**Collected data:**
________________

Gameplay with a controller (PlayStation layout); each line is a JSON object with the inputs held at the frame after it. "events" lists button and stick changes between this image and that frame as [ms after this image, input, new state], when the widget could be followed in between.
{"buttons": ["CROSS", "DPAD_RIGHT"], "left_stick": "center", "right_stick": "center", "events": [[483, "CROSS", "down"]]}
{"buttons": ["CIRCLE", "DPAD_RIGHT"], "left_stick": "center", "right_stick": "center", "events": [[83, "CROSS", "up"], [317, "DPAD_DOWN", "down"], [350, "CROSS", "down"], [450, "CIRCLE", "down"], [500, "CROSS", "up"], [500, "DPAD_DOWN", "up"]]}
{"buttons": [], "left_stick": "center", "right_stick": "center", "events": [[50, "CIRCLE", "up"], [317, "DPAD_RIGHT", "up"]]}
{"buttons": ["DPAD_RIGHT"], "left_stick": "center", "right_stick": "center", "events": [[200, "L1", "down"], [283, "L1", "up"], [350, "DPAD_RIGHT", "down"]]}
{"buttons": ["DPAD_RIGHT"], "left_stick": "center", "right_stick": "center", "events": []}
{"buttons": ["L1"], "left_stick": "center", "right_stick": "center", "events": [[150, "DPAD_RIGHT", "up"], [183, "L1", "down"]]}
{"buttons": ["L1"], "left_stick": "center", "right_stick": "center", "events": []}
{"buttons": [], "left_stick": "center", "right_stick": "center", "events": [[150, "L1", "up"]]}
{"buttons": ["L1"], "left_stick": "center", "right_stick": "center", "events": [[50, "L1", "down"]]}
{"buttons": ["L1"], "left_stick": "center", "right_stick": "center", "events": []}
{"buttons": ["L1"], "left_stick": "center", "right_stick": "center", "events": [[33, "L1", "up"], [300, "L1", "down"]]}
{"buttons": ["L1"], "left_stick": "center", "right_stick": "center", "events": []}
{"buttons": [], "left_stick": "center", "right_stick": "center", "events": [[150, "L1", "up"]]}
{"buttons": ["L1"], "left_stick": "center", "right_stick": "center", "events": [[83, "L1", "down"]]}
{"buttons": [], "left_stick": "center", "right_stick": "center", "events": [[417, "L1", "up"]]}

________________

**What needs to be done:**
Your reply should consist of all the records, restated exactly.

**Exercise output:**
Gameplay with a controller (PlayStation layout); each line is a JSON object with the inputs held at the frame after it. "events" lists button and stick changes between this image and that frame as [ms after this image, input, new state], when the widget could be followed in between.
{"buttons": ["CROSS", "DPAD_RIGHT"], "left_stick": "center", "right_stick": "center", "events": [[483, "CROSS", "down"]]}
{"buttons": ["CIRCLE", "DPAD_RIGHT"], "left_stick": "center", "right_stick": "center", "events": [[83, "CROSS", "up"], [317, "DPAD_DOWN", "down"], [350, "CROSS", "down"], [450, "CIRCLE", "down"], [500, "CROSS", "up"], [500, "DPAD_DOWN", "up"]]}
{"buttons": [], "left_stick": "center", "right_stick": "center", "events": [[50, "CIRCLE", "up"], [317, "DPAD_RIGHT", "up"]]}
{"buttons": ["DPAD_RIGHT"], "left_stick": "center", "right_stick": "center", "events": [[200, "L1", "down"], [283, "L1", "up"], [350, "DPAD_RIGHT", "down"]]}
{"buttons": ["DPAD_RIGHT"], "left_stick": "center", "right_stick": "center", "events": []}
{"buttons": ["L1"], "left_stick": "center", "right_stick": "center", "events": [[150, "DPAD_RIGHT", "up"], [183, "L1", "down"]]}
{"buttons": ["L1"], "left_stick": "center", "right_stick": "center", "events": []}
{"buttons": [], "left_stick": "center", "right_stick": "center", "events": [[150, "L1", "up"]]}
{"buttons": ["L1"], "left_stick": "center", "right_stick": "center", "events": [[50, "L1", "down"]]}
{"buttons": ["L1"], "left_stick": "center", "right_stick": "center", "events": []}
{"buttons": ["L1"], "left_stick": "center", "right_stick": "center", "events": [[33, "L1", "up"], [300, "L1", "down"]]}
{"buttons": ["L1"], "left_stick": "center", "right_stick": "center", "events": []}
{"buttons": [], "left_stick": "center", "right_stick": "center", "events": [[150, "L1", "up"]]}
{"buttons": ["L1"], "left_stick": "center", "right_stick": "center", "events": [[83, "L1", "down"]]}
{"buttons": [], "left_stick": "center", "right_stick": "center", "events": [[417, "L1", "up"]]}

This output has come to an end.